The system will not defrag each HD seperately making for something that looks like:
It is just technically not feasible for the I/O to work like that.
RAID controllers stripe the data at the block level. In other words, the RAID controller translates a logical block address (LBA) from the computer into a sector such that sequential LBA requests are interleaved between the drives comprising the aray.
Defragmenters defragment files at the file system level, which is above and more abstracted from the physical drives and RAID controller. Defragmenters ensure that a single file is present in a continuous string of adjacent LBAs. Those same LBAs are the ones that the RAID controller makes sure are interleaved among the drives in the array.
Thus, if a file shows as perfectly defragmented to a defragmenter program, the file is in a continuous LBA chunk. By definition, this file is interleaved perfectly amongst all drives in the array and will have maximum performance benefit.
It is always a good idea to keep a drive defragmented, including a RAID array.

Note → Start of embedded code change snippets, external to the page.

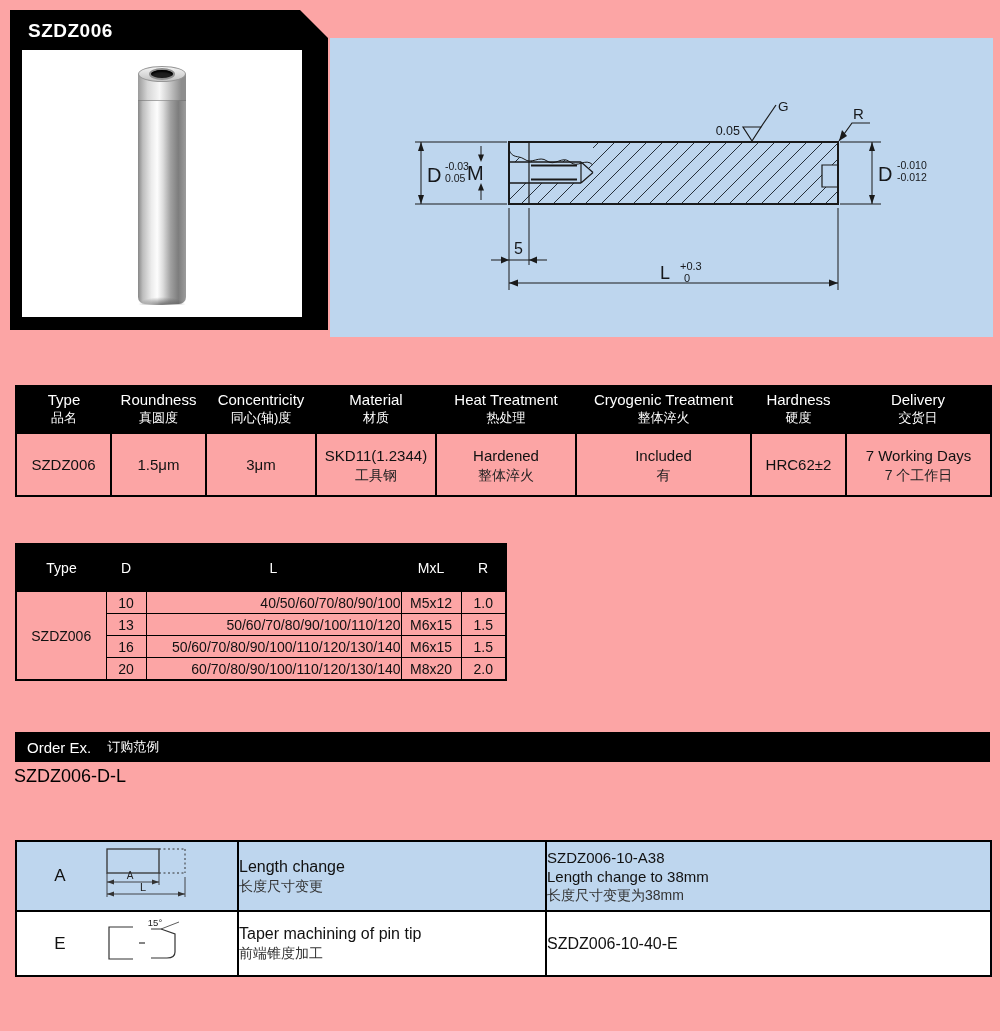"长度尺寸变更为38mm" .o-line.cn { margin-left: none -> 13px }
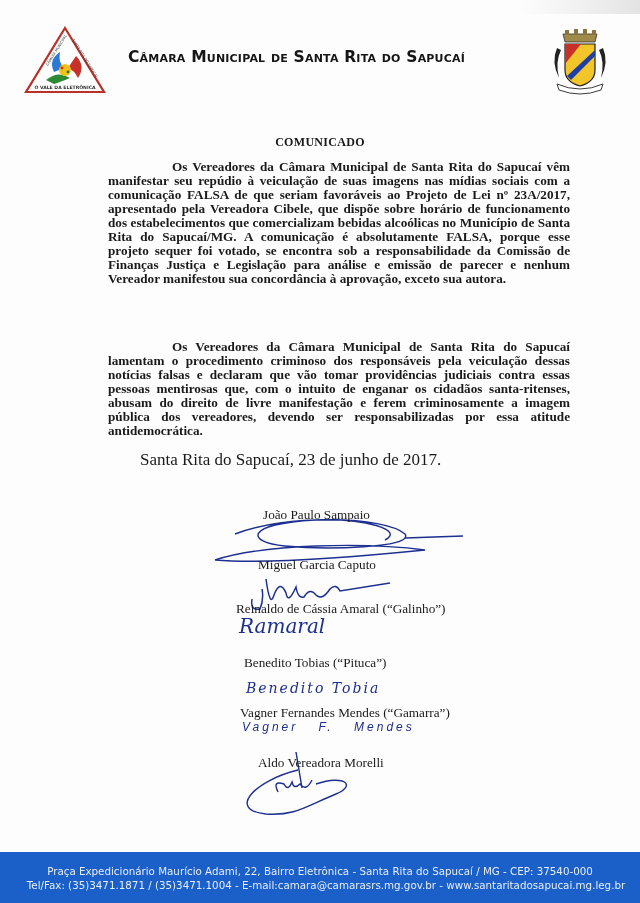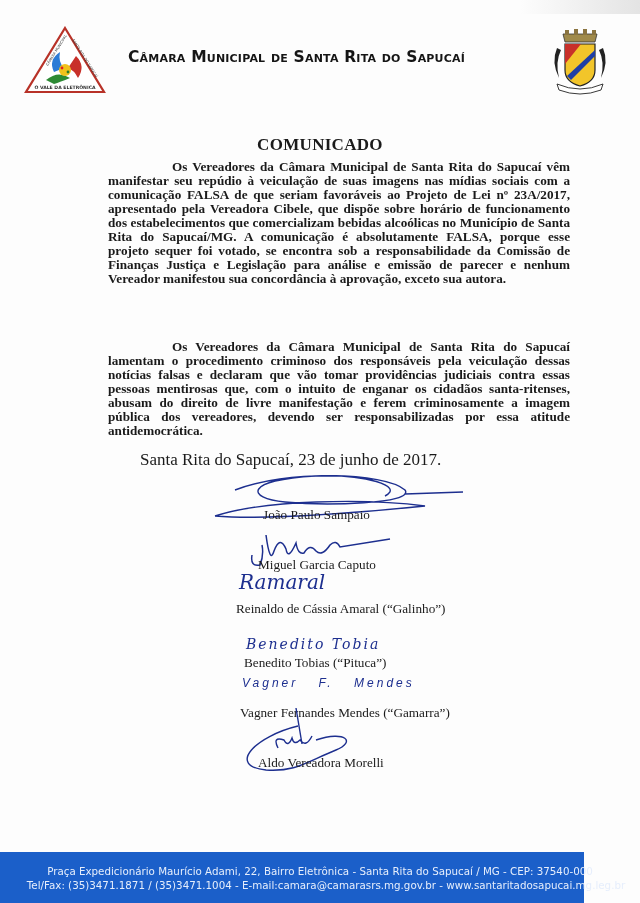"COMUNICADO" .doc-heading { font-size: 17px -> 12px }
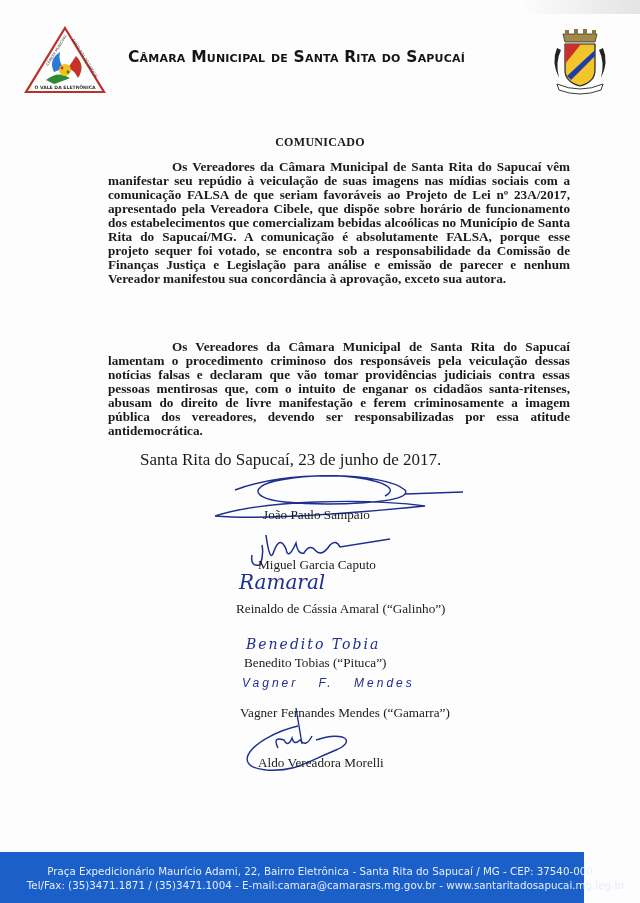"Ramaral" .sig { margin-top: none -> 44px }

Wow! thanks for all the quick responses. I figured I was right to defrag the drive but just wanted to make sure. I am using the bundled defrag software to analyze the drive. I will try the above mentioned program when I get home.
the reason I was suspicious is I have defragged my RAID already. Last night I installed MOH airborne demo. This is the only thing I have installed since the defrag. After I installed it, The HD required Defragmenting again. I didn't think installilng a single program would cause such fragmentation to occur that I would have to defrag the HD again. Any speculation as to why this is the case would be interesting to read.
I am comparing my current system (see sig) to my previous one:
WD 80 GB HDD
Both systems running XP Pro SP2
I hardly ever had to defrag this harddrive and I was installing and uninstalling programs all the time. I just thought it was strange.
Surprised that your previous system never seemed to need defragging, tho' if you used windows' own analyzer, I've always found that it doesn't report the true status very well,(tho' I believe that it is actually licensed from Diskeeper)!
Windows has more space to play with, so it may appear that your files are more fragmented!
Personally, I always defrag after installing a large program,say 250Mb+, and after a fresh install of windows I always defrag before I install anything else!
As a way of thinking about this, or at least how I explain the principal of defragging to people whose computers I attend to, is that Windows is the boss that chucks all the files etc. into the filing cabinet (HDD) willy nilly, and your defrag program is the secretary, who sorts and tidies it all up!